自民党の小泉進次郎農相は、20日夜に放送されたBS日テレ「深層NEWS」(月~金曜午後7時)に出演。今年5月22日に農相に就任した際に周囲から言われた言葉を明かした上で、課せられた職責に対する自分なりの覚悟を口にした。
参院選大敗を受けて、党内で総裁選の前倒しを求める声が出ていることをめぐり、進次郎氏は、総裁選選管からの意向確認があった場合の対応について問われたが「現時点でそこについて意見を言うのは早いかなと思います」「正式に(意向確認が)来てから考えます」と述べるにとどめた。
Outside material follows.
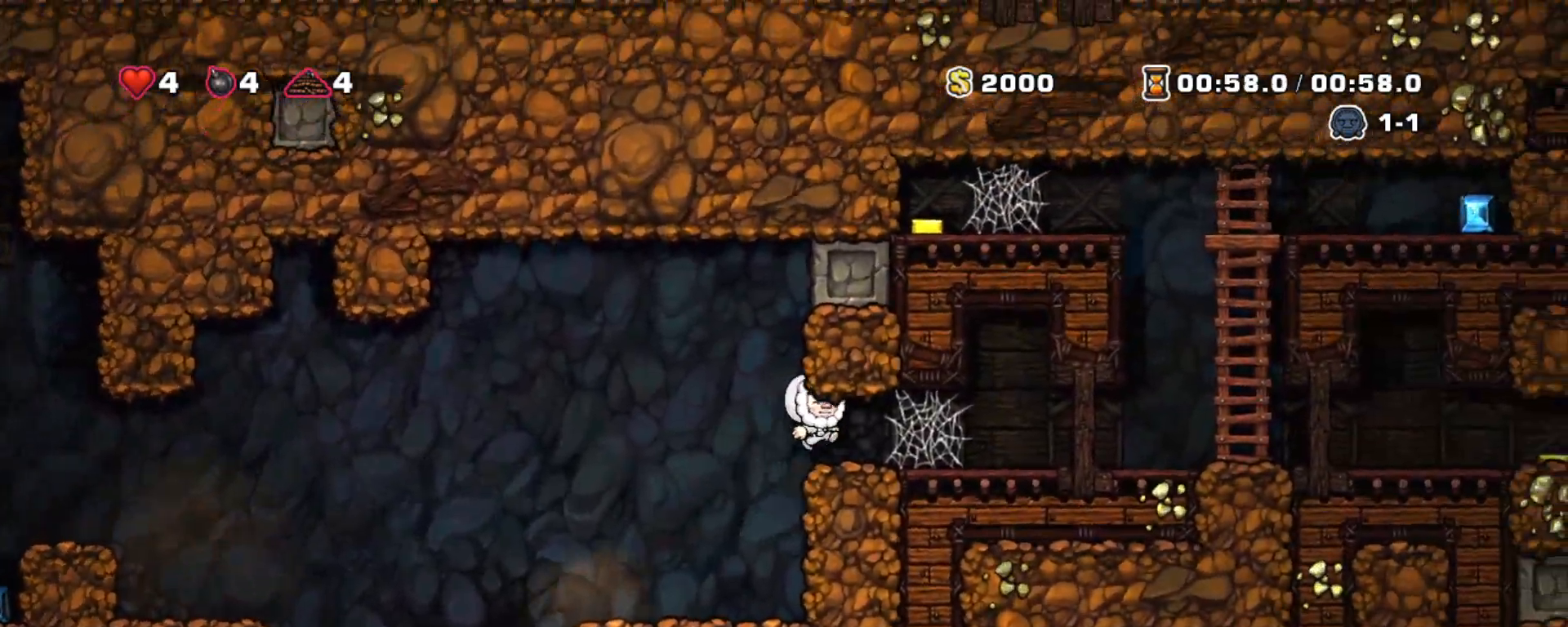
{"keys": ["shift"], "events": [[200, "z", "down"], [250, "right", "up"], [300, "z", "up"], [383, "z", "down"], [483, "z", "up"]]}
石破内閣の閣僚でもあり、石破茂首相を支える立場から「前倒しは必要ないのではないかと、閣僚の立場ならそう答えるのではないか」と指摘されると「閣僚としてはもちろん、お米の問題を含め、農政は課題山積ですから、それに注力したい」とかわした。
一方、番組では、先月の自身のポッドキャストで「いつか総理大臣になりたい?」との質問に対し「政策の速度と強度を圧倒的に上げないと次の時代に間に合わないという思いは、(自身も立候補した)去年の総裁選以上に危機感が強い」と述べたことに話題が及んだ。司会者に「(自身が)総理総裁になって日本の政策を前に進めたいという意欲は、(昨年より)相当に高まっていると受け止めていいのか」と踏み込んで問われた進次郎氏は、「去年の総裁選以降、世界情勢は大きく変わり世界は激動の時代に入った。政策の強度を圧倒的に上げないと、日本は世界に追いつけず、次の時代に間に合わない。この思いは今でも変わらない」と主張。「大臣になった5月22日以降、日々、決断と実行の連続でスピード感も相当上げているつもりだ」と述べ、就任初日に随意契約による政府備蓄米の放出方針を決めたことに触れ「日本でもこれだけのスピードと強度で政策遂行ができる。政治と官僚が思いを持って取り組めば、日本でも政治は動くということをお見せすることが一端なりともあった。これを日本のあらゆる領域でやらないといけないというのは今でも変わらない」と訴えた。
「どんな場面でも、自分が求められれば出ていくくらいの気概はあると思っていいか」と、総裁選前倒しが行われた場合の対応を念頭に置いた質問をぶつけられると「もしも、損だな、そんなことやらない方がいいな、と思う生き方を政治家として考えるなら、(党の)政治改革(本部)の事務局長はやっていなかったと思う」と主張。国民の批判が強い企業・団体献金に対する党の立場を主張する役回りで「当時、よく損な役回りを(引き受けた)と言われたが、今回も、(江藤拓前農相が失言で辞任し)農相の打診が来て、私が受けた時に、多くの方に言われたのが『火中の栗じゃなく火中のコメだな』と。良く受けるなと言われました」と、農相の打診を受けた際の周囲の反応を15文字で振り返った。
その上で「政治家というのは与えられたところで全力を尽くすというところもあるし、タイミングは自分で選べるものではない。政治の世界は、理屈や計算とかではない、さまざまな人の縁とか運とかが大きく作用することもある」「ある意味、与えられた職責をまっとうする中で、また、その先が見えるのか、それとも、そうではないのか。目の前のことに集中する形で、まずはやっていきたい」と述べ、大臣の職責を果たしながら次の展開に備えるという、決意ともとれる心中を語った。